Directed by: Tom Hooper, director of Cats
Starring: Basically every famous person.
Four stars for effort, I guess. If you have to watch a musical with your family, I guess this is in the top ten. But if everyone's old enough that they don't need action to be occupied, you're better off watching one of the Anniversary concert performances, since they're better in virtually every way except that.
Basically, this got made 'cause Tom Hooper got nominated for twelve Oscars for The King's Speech (an excellent historical retelling film) and got license to do whatever he wanted, which is why he chose this. They cast a million famous people (it's easier to note who isn't a huge star - Eponine's actress) and pumped out this bad boy. And it got nominated for ten Oscars, so clearly the creative team are doing something well. But it wasn't actually that good. Beyond casting issues like Russell Crowe or Sacha Baron Cohen; beyond its weird decision to sing everything in the musical with no dialogue; beyond things like randomly writing an extra song so it could be nominated for best Original Song; beyond all that - the film just doesn't have the sense of flair it ought to.

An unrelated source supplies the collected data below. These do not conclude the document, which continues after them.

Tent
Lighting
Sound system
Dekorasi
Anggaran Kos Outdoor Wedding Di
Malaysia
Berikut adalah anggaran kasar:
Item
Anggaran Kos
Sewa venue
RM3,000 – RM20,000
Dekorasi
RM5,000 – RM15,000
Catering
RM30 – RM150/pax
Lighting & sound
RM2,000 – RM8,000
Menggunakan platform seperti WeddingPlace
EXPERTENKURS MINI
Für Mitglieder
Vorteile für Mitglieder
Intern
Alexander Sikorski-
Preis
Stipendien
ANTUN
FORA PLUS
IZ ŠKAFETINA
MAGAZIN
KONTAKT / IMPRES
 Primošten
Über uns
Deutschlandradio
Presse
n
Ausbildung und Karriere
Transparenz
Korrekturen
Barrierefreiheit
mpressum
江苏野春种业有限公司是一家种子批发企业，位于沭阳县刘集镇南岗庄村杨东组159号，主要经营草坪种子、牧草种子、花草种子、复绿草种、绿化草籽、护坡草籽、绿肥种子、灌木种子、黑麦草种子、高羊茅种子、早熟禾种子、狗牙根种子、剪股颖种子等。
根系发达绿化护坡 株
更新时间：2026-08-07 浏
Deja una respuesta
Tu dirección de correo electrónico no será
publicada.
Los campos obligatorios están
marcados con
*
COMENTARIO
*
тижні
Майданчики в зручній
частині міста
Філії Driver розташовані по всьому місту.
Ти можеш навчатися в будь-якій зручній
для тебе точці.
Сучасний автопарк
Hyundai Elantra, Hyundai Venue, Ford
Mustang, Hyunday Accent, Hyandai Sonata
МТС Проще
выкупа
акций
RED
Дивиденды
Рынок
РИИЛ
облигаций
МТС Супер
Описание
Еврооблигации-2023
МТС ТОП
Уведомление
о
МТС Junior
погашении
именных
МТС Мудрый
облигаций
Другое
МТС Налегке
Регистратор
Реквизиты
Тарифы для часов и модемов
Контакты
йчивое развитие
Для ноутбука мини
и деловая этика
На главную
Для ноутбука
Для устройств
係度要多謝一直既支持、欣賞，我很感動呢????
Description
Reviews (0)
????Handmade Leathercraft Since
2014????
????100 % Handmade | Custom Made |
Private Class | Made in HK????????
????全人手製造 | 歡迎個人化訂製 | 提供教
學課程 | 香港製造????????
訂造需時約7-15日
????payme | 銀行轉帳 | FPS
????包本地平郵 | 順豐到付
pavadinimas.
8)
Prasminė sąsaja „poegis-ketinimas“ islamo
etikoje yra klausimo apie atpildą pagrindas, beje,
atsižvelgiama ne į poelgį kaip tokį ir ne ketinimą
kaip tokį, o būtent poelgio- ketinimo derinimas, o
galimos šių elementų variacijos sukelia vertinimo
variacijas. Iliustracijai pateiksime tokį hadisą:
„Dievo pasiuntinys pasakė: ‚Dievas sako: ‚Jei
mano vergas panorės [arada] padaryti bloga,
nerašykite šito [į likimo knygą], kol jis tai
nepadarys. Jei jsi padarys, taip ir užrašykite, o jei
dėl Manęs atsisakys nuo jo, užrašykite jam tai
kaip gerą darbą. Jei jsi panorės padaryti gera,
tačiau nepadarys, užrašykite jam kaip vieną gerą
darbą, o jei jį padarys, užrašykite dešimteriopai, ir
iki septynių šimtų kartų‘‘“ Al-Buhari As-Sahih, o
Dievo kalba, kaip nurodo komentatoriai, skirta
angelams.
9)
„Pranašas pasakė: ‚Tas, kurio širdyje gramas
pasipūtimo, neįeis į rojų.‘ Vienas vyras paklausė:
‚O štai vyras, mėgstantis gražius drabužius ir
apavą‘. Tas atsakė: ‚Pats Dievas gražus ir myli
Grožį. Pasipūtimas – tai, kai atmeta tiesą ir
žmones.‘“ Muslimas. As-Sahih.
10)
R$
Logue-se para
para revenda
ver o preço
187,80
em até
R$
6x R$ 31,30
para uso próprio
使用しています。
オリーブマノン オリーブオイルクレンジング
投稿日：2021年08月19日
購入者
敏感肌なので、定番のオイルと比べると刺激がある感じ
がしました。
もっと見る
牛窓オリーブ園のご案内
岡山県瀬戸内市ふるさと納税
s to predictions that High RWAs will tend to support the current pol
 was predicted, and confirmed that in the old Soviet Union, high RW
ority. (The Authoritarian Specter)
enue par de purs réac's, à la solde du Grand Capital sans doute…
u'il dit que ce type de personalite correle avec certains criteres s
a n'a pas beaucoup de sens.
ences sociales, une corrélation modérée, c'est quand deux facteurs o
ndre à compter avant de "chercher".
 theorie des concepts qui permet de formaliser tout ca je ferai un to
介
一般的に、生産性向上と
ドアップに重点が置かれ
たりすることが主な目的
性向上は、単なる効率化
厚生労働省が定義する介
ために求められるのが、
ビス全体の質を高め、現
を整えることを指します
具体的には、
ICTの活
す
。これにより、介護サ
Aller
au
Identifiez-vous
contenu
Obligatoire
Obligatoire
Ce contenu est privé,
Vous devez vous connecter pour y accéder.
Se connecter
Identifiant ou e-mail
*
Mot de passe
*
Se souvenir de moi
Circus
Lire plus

This is a famously thorny issue. Musical theater fans are always divisive about the film versions. Most of the time it just has to do with casting (hiring inexperienced celebrities over great Broadway talents, for example), but sometimes it's other things, and this is one of those.
Musicals are meant to be larger than life, sweeping, and elegant. Most musicals are either set in the past (most of them), wildly romanticizing the setting of the present (Rent, In The Heights), or changing something so it's obviously not realistic (Avenue Q's puppets, Next to Normal's intentional over-acting). Musicals aren’t realistic - they dramatize so the emotions hit harder. That’s what singing does in the first place. That's why they're so good. But instead, Les Mis 2012 feels like it's trying to be a documentary recreation of the era ... that just happens to have singing. It’s rejecting the drama of the setting.
To give another example of how this works - rock concerts aren't just the band coming on and singing; there's lights and smoke and fireworks and giant screens, all done to heighten the emotional engagement with what's happening. Similarly, a film version of Les Miserables ought to be a show, with lights and drama, and meticulously painted frames. Instead, it goes for a more photorealistic look, with grey streets and grey rooms, and grey light. This works great when Tom Hooper's directing biopics - those are supposed to look photorealistic. It'd look weird if Prince Albert was in some lurid shot when the film's all about meticulously recreating grim reality. But musicals aren't about reality, so he should be comfortable abandoning it!
Look at the same scene on screen and on stage.
Hugh Jackman shuffles around a barricade. This guy says a prayer under a spotlight. Which is catching your attention? The one you can actually see! That paints a clear, vivid subject! The Jackman one stays close to him; five or six tracking shots with that view the whole time. His face dominates the whole scene; a bunch of facial dialogue. The stage one, in contrast, illuminates the scene, highlights the color, then uses a mix of long shots and close-ups to highlight both this powerful solitary image and then the actor's facial performance. This also lets the music take, ahem, center stage.
Musicals aren't meant to be realistic. If we wanted them to be realistic, we would just make a movie where everyone sings because they're performers in the story. Like Coco. The same way superhero movies aren't meant to be realistic. If we wanted them to be realistic, they wouldn't really be superhero stories. You have to let them go, and let them be a little bigger and grander than reality. Rock concerts aren't anything like a normal setting. But that's how you blow people's minds.
This is my main nerd concern about the In The Heights movie. I'm worried they're gonna think "authenticity of the neighborhood" is gonna be what draws people in, when it's the energy and excitement of the musical (which is about the neighborhood) that draws people in. But y'know what, I shouldn't be worried about that, because I just looked it up, and the director is Jon M. Chu, who directed two of the later Step Up movies, which means he is a god of heightening reality. Concern ceased.
Overall, this isn’t meant to be a huge deal, it’s just that I wish more creators knew and understood this principle. There’s power in dramatizing that makes the movie better; not more dislikable. The truth is that Les Miserables is probably gonna get remade in another ten years; it's one of those properties that's always gonna be being adapted. But the 2012 film invoked so much attention and prestige and celebrity power that it's gonna be hard to dislodge it from the top of the popularity scale; and it would've been nice if it had decided to be the great adaptation I know it could've been, so someone else doesn't have a harder time adapting it later.